[Transcribed page contents]
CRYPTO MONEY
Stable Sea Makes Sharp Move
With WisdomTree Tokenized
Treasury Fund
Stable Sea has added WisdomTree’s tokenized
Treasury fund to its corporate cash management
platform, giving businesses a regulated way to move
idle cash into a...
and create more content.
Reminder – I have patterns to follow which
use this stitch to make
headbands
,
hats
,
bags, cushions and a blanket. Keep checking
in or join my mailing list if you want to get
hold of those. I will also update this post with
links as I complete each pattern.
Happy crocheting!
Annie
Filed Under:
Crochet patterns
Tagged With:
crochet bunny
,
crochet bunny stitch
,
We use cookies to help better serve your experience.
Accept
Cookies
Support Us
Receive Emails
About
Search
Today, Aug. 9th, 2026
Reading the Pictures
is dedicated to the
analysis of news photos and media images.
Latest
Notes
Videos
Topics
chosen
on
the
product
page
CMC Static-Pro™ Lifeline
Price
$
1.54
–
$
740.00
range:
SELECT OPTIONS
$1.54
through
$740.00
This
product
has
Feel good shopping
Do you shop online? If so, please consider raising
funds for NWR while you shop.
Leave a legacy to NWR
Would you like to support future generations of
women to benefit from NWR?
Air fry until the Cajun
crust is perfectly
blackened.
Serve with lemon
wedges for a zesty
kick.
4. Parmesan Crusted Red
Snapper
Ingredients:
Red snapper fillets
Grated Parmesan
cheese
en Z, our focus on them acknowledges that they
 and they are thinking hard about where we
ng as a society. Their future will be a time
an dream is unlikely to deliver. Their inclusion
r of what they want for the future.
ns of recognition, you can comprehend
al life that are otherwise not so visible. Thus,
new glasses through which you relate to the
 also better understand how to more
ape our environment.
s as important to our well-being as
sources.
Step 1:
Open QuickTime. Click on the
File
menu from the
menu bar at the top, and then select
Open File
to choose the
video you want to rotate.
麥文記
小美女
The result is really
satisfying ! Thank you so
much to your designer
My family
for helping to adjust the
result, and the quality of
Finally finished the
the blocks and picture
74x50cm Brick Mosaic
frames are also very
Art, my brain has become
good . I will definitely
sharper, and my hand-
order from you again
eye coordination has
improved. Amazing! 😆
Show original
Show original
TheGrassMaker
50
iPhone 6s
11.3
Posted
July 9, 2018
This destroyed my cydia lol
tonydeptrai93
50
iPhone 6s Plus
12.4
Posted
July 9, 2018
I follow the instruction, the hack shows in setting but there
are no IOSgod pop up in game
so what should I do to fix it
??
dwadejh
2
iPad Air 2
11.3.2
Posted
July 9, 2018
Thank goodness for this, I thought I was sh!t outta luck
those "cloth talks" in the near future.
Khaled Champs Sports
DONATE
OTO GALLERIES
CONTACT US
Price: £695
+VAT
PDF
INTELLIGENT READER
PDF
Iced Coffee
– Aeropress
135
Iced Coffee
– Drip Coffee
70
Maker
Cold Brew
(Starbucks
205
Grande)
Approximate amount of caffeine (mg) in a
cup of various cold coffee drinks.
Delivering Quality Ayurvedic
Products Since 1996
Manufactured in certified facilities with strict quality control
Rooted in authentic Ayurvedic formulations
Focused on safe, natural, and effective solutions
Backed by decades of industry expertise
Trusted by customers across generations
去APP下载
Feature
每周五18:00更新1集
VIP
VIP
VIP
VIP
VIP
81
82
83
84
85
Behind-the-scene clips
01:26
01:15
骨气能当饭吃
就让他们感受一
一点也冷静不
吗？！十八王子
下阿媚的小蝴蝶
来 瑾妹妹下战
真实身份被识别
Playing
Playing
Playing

Work instructions: Each line of the data above needs to be returned exactly.

Answer to the problem:
CRYPTO MONEY
Stable Sea Makes Sharp Move
With WisdomTree Tokenized
Treasury Fund
Stable Sea has added WisdomTree’s tokenized
Treasury fund to its corporate cash management
platform, giving businesses a regulated way to move
idle cash into a...
and create more content.
Reminder – I have patterns to follow which
use this stitch to make
headbands
,
hats
,
bags, cushions and a blanket. Keep checking
in or join my mailing list if you want to get
hold of those. I will also update this post with
links as I complete each pattern.
Happy crocheting!
Annie
Filed Under:
Crochet patterns
Tagged With:
crochet bunny
,
crochet bunny stitch
,
We use cookies to help better serve your experience.
Accept
Cookies
Support Us
Receive Emails
About
Search
Today, Aug. 9th, 2026
Reading the Pictures
is dedicated to the
analysis of news photos and media images.
Latest
Notes
Videos
Topics
chosen
on
the
product
page
CMC Static-Pro™ Lifeline
Price
$
1.54
–
$
740.00
range:
SELECT OPTIONS
$1.54
through
$740.00
This
product
has
Feel good shopping
Do you shop online? If so, please consider raising
funds for NWR while you shop.
Leave a legacy to NWR
Would you like to support future generations of
women to benefit from NWR?
Air fry until the Cajun
crust is perfectly
blackened.
Serve with lemon
wedges for a zesty
kick.
4. Parmesan Crusted Red
Snapper
Ingredients:
Red snapper fillets
Grated Parmesan
cheese
en Z, our focus on them acknowledges that they
 and they are thinking hard about where we
ng as a society. Their future will be a time
an dream is unlikely to deliver. Their inclusion
r of what they want for the future.
ns of recognition, you can comprehend
al life that are otherwise not so visible. Thus,
new glasses through which you relate to the
 also better understand how to more
ape our environment.
s as important to our well-being as
sources.
Step 1:
Open QuickTime. Click on the
File
menu from the
menu bar at the top, and then select
Open File
to choose the
video you want to rotate.
麥文記
小美女
The result is really
satisfying ! Thank you so
much to your designer
My family
for helping to adjust the
result, and the quality of
Finally finished the
the blocks and picture
74x50cm Brick Mosaic
frames are also very
Art, my brain has become
good . I will definitely
sharper, and my hand-
order from you again
eye coordination has
improved. Amazing! 😆
Show original
Show original
TheGrassMaker
50
iPhone 6s
11.3
Posted
July 9, 2018
This destroyed my cydia lol
tonydeptrai93
50
iPhone 6s Plus
12.4
Posted
July 9, 2018
I follow the instruction, the hack shows in setting but there
are no IOSgod pop up in game
so what should I do to fix it
??
dwadejh
2
iPad Air 2
11.3.2
Posted
July 9, 2018
Thank goodness for this, I thought I was sh!t outta luck
those "cloth talks" in the near future.
Khaled Champs Sports
DONATE
OTO GALLERIES
CONTACT US
Price: £695
+VAT
PDF
INTELLIGENT READER
PDF
Iced Coffee
– Aeropress
135
Iced Coffee
– Drip Coffee
70
Maker
Cold Brew
(Starbucks
205
Grande)
Approximate amount of caffeine (mg) in a
cup of various cold coffee drinks.
Delivering Quality Ayurvedic
Products Since 1996
Manufactured in certified facilities with strict quality control
Rooted in authentic Ayurvedic formulations
Focused on safe, natural, and effective solutions
Backed by decades of industry expertise
Trusted by customers across generations
去APP下载
Feature
每周五18:00更新1集
VIP
VIP
VIP
VIP
VIP
81
82
83
84
85
Behind-the-scene clips
01:26
01:15
骨气能当饭吃
就让他们感受一
一点也冷静不
吗？！十八王子
下阿媚的小蝴蝶
来 瑾妹妹下战
真实身份被识别
Playing
Playing
Playing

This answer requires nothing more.